» **Given passage**:
[Start of Attachment]

But that is subjective and it remains that someone used a machine to capture an image. The compositional effort can be zero to near infinity but we can’t really account for that.

Is an image captured by a security camera copyrighted work?

That’s a good question, and I can’t see any settled caselaw on that. I see both opinions on the internet that yes it is, and no it isn’t. I would have thought it was, personally.

My question as quoted above was more about whether this case was relevant to the case of someone taking a picture of people on a public street. It’s obvious to me how a security camera falls in under what is described in article 2. Nothing in this case tells me anything about where the limits of article 2 lie.

Copying style:

Basically:

In March 2019, U.S. District Judge Janis Sammartino deemed it a transformative, “highly creative” work and found it to be a fair use.
Suess appealed and on Friday the 9th Circuit reversed Sammartino’s summary judgment with regard to the copyright infringement claim. The panel found that not one of the four fair use factors weighed in ComicMix’s favor.

Which simply proves that going to court over these issues can be a subjective crapshoot.

court found that defendants ‘took the heart of Dr. Seuss’s works’ in their infringing ‘mash-up’ and affirmed DSE’s right to decide whether and how its beloved characters and stories may be adapted.

But that case is not just about copying style. As someone who has a keen amateur interest in the law in general, and in copyright law in particular, one of the problems I’ve found when reading news and blog stories on copyright cases is that the summaries offered on the web often don’t do justice to the intricacies of the courts’ decisions.

I think that’s the case here. The Ninth Circuit didn’t just find that the comic book copied some of the style from Dr. Seuss; it found that the comic copied a considerable portion of the Seuss illustrations as closely as possible.

Here’s a couple of paragraphs from the court’s opinion (PDF):

There are also, on pp 17, 18, 22, and 23, side-by-side images showing the illustrations from the Dr. Seuss works and from the ComicMix book. It’s not just a matter of copying the general style of illustration. “ComicMix’s ‘verbatim copying of the original’ weighs against fair use.” (p. 22)

That’s absolutely not true in the UK.

From there:

"In the UK you do not have to get the permission from people you photograph whilst they are in a public place. Using and selling images of people in a public place is usually acceptable if undertaken with a view to being used for any journalistic or artistic material.

[End of Attachment]

» **Tasks**:
#1 Print everything in the copyright discussion from "That’s a good" down to "in ComicMix’s favor.".
#2 Answer these questions about the copyright discussion:
(a) Which judge found the ComicMix work to be a fair use in March 2019?
(b) On which pages of the court's opinion are the side-by-side images?
(c) In the UK, do you need permission to photograph people in a public place?
#3 Extend the copyright discussion past its last sentence.

» **Records shown**:

[Start of Attachment]

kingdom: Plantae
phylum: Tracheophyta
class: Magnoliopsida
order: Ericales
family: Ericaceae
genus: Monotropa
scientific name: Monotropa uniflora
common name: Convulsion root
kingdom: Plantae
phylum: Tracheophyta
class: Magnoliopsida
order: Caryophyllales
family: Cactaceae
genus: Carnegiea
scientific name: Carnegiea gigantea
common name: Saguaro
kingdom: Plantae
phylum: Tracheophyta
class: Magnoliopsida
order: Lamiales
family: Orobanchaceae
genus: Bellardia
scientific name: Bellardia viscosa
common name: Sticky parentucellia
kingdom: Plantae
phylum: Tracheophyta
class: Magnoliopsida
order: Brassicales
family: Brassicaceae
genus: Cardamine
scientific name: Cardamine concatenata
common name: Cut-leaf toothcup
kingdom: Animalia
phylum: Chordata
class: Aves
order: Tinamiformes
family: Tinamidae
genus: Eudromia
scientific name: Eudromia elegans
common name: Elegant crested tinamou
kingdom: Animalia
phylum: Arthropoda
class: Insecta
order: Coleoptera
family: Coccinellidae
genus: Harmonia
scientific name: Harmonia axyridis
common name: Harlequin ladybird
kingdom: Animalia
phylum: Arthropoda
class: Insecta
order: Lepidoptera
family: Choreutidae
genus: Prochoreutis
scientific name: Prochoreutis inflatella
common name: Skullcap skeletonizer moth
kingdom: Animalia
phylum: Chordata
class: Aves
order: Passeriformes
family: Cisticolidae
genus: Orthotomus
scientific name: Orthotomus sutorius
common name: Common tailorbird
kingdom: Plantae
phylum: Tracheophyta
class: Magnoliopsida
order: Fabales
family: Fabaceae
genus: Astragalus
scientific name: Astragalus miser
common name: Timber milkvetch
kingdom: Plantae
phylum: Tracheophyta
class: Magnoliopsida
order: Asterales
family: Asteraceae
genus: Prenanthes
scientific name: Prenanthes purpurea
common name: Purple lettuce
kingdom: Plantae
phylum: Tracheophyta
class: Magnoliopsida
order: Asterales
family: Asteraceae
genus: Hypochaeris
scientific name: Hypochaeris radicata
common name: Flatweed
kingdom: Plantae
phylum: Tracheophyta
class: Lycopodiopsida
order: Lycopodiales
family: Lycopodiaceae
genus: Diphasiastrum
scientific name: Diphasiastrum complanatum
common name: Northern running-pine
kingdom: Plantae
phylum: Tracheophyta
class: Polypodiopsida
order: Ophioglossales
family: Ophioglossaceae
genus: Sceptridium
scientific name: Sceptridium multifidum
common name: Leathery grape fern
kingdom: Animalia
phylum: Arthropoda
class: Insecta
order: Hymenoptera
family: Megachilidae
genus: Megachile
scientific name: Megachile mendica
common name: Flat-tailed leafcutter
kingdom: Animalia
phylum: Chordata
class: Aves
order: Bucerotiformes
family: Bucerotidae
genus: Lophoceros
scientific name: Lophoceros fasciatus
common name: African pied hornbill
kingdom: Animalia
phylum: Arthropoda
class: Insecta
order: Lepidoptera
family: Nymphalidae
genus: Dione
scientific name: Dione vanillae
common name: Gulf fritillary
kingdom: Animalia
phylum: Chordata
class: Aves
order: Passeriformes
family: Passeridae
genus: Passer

[End of Attachment]

» **Outputs for the tasks**:
#1
That’s a good question, and I can’t see any settled caselaw on that. I see both opinions on the internet that yes it is, and no it isn’t. I would have thought it was, personally.

My question as quoted above was more about whether this case was relevant to the case of someone taking a picture of people on a public street. It’s obvious to me how a security camera falls in under what is described in article 2. Nothing in this case tells me anything about where the limits of article 2 lie.

Copying style:

Basically:

In March 2019, U.S. District Judge Janis Sammartino deemed it a transformative, “highly creative” work and found it to be a fair use.
Suess appealed and on Friday the 9th Circuit reversed Sammartino’s summary judgment with regard to the copyright infringement claim. The panel found that not one of the four fair use factors weighed in ComicMix’s favor.

#2
(a) U.S. District Judge Janis Sammartino
(b) Pages 17, 18, 22 and 23
(c) No

#3
However if you intend to sell the image commercially or use it for a commercial purpose (for example to promote a product) it is normally recommended to get people to sign a model release form - see below for more about why this is important."

Pretty much the same as US rules.

And:

"Taking photographs of a person in a public place would not normally be regarded as an invasion of privacy. The key seems to be whether the place is one where a person would have a reasonable expectation of privacy. So using a telephoto lens to take a photo of someone in a private place, such as their home, without their consent, is probably an invasion of privacy even though the photo is taken from a public place.

The lack of any coherent law of privacy in the UK means that photographers are not only free to take photographs of people in public places, but they can use those photos as they wish, including for commercial gain. In some countries, individuals have rights over the commercial use of their images, hence the importance of obtaining a model release for the use of an image that contains a recognisable person.

UK law does not, at present, recognise this right. But failure to obtain a model release will seriously impair the commercial use of an image because most photo libraries, stock agencies and the like have an international customer base and will not accept an image of a recognisable person without a release."

That cite also covers the data protection act and concludes that most street photography is excepted from it.

Other places in Europe might have stricter laws - they are not usually EU-wide laws. But you are definitely wrong about laws in this particular part of Europe.